Each bill will be slightly different depending on your provider, but they should all have similar details.
Your bill is a combination of 2 charges - usage and service.
- Electricity usage is measured in kilowatt hours (kWh). Your bill will include total usage and how much the electricity cost per kWh.
- Gas usage is measured in megajoules per hour (MJ). Your bill will include total usage and how much the gas cost per MJ.
Your energy provider gets these numbers by reading the meter on your property. If you have a smart electricity meter your provider will get the information remotely.
Bills will often display a graph showing your average daily electricity usage and costs over the past year.
Sometimes they also include how many kWh you were using at the same time last year. This helps you compare how much electricity you have used over time.
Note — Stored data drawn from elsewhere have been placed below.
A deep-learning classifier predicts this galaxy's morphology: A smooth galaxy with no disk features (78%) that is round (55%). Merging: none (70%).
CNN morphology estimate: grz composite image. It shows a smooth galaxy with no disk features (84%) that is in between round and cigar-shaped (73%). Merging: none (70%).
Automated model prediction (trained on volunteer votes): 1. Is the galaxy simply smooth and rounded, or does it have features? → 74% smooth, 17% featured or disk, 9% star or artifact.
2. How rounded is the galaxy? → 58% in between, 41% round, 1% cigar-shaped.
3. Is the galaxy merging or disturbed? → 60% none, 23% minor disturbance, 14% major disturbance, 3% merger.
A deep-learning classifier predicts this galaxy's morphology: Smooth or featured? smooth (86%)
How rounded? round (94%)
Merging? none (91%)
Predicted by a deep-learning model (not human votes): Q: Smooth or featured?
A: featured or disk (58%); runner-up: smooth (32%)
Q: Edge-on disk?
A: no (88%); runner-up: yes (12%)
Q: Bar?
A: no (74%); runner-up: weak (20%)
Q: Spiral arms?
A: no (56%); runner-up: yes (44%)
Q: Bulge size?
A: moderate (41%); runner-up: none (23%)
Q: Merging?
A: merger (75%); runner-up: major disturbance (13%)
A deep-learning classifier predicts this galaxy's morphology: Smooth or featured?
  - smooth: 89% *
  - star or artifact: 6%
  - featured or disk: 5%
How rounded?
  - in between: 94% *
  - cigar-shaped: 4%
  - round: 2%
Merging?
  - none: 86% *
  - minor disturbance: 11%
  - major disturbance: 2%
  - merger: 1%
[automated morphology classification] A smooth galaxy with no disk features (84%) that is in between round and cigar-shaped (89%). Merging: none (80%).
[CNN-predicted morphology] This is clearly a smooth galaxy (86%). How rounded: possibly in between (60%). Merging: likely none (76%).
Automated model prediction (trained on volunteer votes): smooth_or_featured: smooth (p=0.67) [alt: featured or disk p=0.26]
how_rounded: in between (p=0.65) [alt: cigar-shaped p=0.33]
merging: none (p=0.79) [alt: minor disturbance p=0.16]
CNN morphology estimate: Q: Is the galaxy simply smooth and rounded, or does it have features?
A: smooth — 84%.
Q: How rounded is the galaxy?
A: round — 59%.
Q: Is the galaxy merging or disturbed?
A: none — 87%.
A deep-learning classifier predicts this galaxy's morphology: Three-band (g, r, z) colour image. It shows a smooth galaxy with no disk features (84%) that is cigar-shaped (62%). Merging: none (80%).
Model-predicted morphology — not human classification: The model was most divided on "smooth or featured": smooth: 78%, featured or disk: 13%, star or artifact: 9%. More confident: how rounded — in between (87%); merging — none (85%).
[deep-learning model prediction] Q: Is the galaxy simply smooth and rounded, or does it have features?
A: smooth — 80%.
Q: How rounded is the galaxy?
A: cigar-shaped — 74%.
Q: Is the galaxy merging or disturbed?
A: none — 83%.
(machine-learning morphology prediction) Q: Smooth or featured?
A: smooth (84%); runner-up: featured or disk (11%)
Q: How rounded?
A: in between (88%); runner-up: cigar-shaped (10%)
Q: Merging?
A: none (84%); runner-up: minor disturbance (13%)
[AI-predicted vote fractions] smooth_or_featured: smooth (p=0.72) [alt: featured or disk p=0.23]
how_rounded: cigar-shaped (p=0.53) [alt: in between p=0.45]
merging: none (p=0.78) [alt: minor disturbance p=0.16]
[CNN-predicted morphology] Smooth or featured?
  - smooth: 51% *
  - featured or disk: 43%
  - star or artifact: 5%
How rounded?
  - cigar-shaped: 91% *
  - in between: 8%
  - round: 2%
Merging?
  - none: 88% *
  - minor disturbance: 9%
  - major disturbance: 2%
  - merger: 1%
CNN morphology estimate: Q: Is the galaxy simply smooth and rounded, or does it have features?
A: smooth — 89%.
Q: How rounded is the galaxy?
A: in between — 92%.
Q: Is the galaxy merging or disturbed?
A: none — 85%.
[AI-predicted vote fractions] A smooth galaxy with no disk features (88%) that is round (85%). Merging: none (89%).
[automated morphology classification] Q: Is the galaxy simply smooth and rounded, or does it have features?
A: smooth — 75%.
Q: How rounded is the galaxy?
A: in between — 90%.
For households, electricity retailers are required by law to provide a graph or table which compares your usage to similar sized households in your area.
The service charge is a fixed delivery cost, which is the amount your energy provider pays to run their business. They will calculate how many days they provided electricity or gas, and the cost per day.
What else to look for
Time of use, pricing and tariffs
You might see a tariff on your bill. This is the rate you pay to use electricity and gas at specific times. There are many different and emerging tariff types.
The 3 most common types of tariffs are:
- Single or flat rate – you are charged the same rate day or night.
- Time of use – you are charged different prices for different periods. This includes peak (usually evenings Monday to Friday), off-peak (weekends and overnight Monday to Friday) and shoulder (between peak and off peak).
- Controlled load – this tariff is applied to large, high-power-usage appliances which is metered separately to the rest of the energy use in your premises. It is most often used for hot water systems, but you may be able to connect other high-use appliances like underfloor heating or pool pumps, depending on your power network and metering. The energy cost for this dedicated circuit will be cheaper than your other rates, however electricity is supplied to the circuit for only a limited number of hours each day.
Next meter read
Your bill will also tell you when your next meter reading will take place. Your energy provider may send someone to read your meter. You can also submit your meter reading online or by telephone to your energy provider.
If your energy provider was unable to access your meter, your bill may be based on an estimate of use. This should be clearly marked on the bill.